**What is expected**
Filter the records below and copy every line containing the word "till".

**Dataset extract**
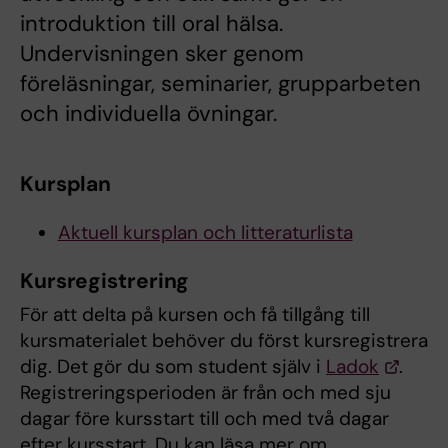
introduktion till oral hälsa.
Undervisningen sker genom
föreläsningar, seminarier, grupparbeten
och individuella övningar.
Kursplan
Aktuell kursplan och litteraturlista
Kursregistrering
För att delta på kursen och få tillgång till
kursmaterialet behöver du först kursregistrera
dig. Det gör du som student själv i
Ladok
.
Registreringsperioden är från och med sju
dagar före kursstart till och med två dagar
efter kursstart. Du kan läsa mer om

**Response area**
introduktion till oral hälsa.
För att delta på kursen och få tillgång till
dagar före kursstart till och med två dagar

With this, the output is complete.